Metrics and Perfectionism

Anyone who knows me knows I’ve become a little obsessed with metrics and analytics. (Have you seen my business dashboard?) Collecting and visualizing data can give you wonderful insights into your business and personal life. Knowledge and information brings control to chaos. It’s a powerful feeling knowing exactly what’s going on, and it can show you what you need to work on.

Despite my obsession with analytics, I struggle deeply with perfectionism. Perfectionism can be the demise of financial projections, fitness plans, and marketing plans alike. I have found that I tend to obsess too much on how accurately and completely I collect my data. When it comes to analytics, the 80/20 rule holds up.* Typically the point to measuring and visualizing data is to help you address or discover a problem and come up with  a solution. The problem is not how accurately and completely can you collect data, but how many new customers do you need to pay overhead, or how many fewer calories must you consume to lose weight. You simply need enough data to detect trends and make predictions.

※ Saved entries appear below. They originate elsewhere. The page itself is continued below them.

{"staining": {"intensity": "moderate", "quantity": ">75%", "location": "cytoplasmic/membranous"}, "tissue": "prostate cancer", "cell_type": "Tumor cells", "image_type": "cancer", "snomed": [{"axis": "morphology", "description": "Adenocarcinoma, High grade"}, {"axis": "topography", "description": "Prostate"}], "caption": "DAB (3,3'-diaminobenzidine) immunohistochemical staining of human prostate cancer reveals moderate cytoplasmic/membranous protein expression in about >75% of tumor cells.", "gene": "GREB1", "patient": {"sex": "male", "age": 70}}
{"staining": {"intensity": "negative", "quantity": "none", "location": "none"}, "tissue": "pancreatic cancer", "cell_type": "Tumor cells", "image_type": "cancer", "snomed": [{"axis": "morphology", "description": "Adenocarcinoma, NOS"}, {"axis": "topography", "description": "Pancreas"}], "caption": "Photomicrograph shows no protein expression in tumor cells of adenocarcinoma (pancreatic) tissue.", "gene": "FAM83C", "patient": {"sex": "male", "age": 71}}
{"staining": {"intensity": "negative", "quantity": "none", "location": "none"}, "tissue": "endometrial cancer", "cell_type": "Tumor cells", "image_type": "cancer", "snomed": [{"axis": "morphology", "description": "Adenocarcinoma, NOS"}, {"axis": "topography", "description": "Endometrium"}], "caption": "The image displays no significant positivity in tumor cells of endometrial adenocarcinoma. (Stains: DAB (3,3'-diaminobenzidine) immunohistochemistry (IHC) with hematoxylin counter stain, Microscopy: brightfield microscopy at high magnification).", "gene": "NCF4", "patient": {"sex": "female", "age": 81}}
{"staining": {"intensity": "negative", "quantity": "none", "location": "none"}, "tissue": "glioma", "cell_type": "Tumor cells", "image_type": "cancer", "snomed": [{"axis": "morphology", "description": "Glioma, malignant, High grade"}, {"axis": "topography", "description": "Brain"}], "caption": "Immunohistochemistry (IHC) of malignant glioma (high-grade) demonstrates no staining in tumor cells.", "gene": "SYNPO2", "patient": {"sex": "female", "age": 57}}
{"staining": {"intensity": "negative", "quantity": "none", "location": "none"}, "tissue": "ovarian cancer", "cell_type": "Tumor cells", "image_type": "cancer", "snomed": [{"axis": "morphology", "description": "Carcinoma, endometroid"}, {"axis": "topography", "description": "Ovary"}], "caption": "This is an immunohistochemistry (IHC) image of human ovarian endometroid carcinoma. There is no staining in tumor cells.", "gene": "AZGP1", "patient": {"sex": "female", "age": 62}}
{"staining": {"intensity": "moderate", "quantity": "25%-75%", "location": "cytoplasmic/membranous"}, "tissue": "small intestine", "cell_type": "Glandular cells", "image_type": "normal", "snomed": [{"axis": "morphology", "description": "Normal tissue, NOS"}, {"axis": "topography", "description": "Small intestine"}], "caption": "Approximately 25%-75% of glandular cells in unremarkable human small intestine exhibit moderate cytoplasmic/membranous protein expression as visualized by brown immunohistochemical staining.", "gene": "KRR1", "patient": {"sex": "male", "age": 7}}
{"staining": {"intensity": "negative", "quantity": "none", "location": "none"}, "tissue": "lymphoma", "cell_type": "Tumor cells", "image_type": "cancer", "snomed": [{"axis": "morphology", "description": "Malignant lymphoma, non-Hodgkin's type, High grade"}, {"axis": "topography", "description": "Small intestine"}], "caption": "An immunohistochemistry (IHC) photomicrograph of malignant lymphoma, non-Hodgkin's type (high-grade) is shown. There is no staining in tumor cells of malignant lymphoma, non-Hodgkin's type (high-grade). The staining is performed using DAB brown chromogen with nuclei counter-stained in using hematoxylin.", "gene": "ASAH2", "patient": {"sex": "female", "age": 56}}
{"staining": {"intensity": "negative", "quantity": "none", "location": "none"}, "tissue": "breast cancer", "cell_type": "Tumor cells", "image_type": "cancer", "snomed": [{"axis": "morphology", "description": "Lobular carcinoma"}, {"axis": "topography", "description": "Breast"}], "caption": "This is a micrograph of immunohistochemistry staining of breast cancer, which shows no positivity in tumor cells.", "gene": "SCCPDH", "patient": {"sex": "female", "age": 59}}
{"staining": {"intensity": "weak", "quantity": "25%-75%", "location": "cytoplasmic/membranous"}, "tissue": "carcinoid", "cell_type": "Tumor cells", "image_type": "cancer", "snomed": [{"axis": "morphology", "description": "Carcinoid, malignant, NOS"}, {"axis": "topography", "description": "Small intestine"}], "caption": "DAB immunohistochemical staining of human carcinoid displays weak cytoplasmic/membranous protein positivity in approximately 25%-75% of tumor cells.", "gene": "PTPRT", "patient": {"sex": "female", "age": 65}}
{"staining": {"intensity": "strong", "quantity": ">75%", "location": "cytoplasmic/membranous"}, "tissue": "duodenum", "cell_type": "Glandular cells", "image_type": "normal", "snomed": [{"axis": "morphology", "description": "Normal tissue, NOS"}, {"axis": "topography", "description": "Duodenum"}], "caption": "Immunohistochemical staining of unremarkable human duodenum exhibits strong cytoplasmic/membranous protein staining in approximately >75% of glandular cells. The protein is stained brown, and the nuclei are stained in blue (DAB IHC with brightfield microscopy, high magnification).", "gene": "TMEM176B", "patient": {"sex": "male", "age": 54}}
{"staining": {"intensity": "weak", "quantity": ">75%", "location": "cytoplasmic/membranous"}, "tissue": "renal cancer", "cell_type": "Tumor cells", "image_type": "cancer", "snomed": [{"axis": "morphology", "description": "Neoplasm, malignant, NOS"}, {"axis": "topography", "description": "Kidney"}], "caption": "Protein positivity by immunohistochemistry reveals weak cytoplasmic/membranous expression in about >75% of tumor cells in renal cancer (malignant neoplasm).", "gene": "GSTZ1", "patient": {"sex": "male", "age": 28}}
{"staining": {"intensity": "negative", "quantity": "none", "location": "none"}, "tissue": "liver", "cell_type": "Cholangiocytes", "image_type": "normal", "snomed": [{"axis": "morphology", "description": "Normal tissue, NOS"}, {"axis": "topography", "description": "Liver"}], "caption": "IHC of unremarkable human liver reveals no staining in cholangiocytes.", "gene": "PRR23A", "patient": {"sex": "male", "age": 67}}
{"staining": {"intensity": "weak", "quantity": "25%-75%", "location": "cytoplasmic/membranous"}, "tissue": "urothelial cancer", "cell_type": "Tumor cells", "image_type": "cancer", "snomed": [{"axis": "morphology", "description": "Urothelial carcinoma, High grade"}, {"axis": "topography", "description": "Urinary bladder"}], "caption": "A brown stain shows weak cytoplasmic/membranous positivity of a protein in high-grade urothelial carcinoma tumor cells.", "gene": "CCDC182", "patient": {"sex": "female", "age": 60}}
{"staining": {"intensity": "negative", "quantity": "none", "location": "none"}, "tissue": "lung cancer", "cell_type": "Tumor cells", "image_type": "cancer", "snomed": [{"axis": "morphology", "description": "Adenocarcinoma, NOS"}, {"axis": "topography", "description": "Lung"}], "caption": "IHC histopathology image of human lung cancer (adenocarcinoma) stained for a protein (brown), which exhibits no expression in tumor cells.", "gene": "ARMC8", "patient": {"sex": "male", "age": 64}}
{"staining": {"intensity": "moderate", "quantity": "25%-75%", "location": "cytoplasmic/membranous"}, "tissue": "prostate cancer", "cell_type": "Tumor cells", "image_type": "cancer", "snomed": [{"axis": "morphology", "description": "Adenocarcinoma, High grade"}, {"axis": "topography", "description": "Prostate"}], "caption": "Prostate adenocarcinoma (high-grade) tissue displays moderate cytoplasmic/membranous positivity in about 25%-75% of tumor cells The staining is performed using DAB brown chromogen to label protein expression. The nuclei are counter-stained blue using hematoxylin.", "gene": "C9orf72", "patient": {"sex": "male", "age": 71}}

SandwichFor example, I’m currently tracking my activity levels using a FitBit. I love this sort of passive data collection. However, one part of the FitBit I’ve been avoiding like the plague is calorie counting. It bothers me that recording a turkey sandwich doesn’t take into account that I’ve used low fat mayonnaise and 2% milk cheese. The thing I’ve struggled to come to terms with, is that reality and models are not the same thing. I’m not “cheating” myself by estimating the amount of calories that are in a turkey sandwich, nor does recording slightly too many calories change the fact that in reality I’m using low fat mayonnaise. These data points are simply there to illustrate the big picture. Obsessing about minutia creates unnecessary work, can lead to burnout, cause you to ovoid data collection all together, and in general won’t significantly affect the overall trends and solutions you can discover by collecting and analyzing data.

The take away? Just like in creative endeavors, perfectionism can poison your analytical efforts. Relax. So your financial projections are off twenty bucks, you can still see the trends of your business. In most real world applications “good enough” produces results, while perfectionism causes paralysis.

* side note: I should mention that some scientific experiments require a level of data accuracy greater than “good enough.” However, the analysis of most aspects of my business and life do not require such detailed data samples, and I suspect neither do most peoples.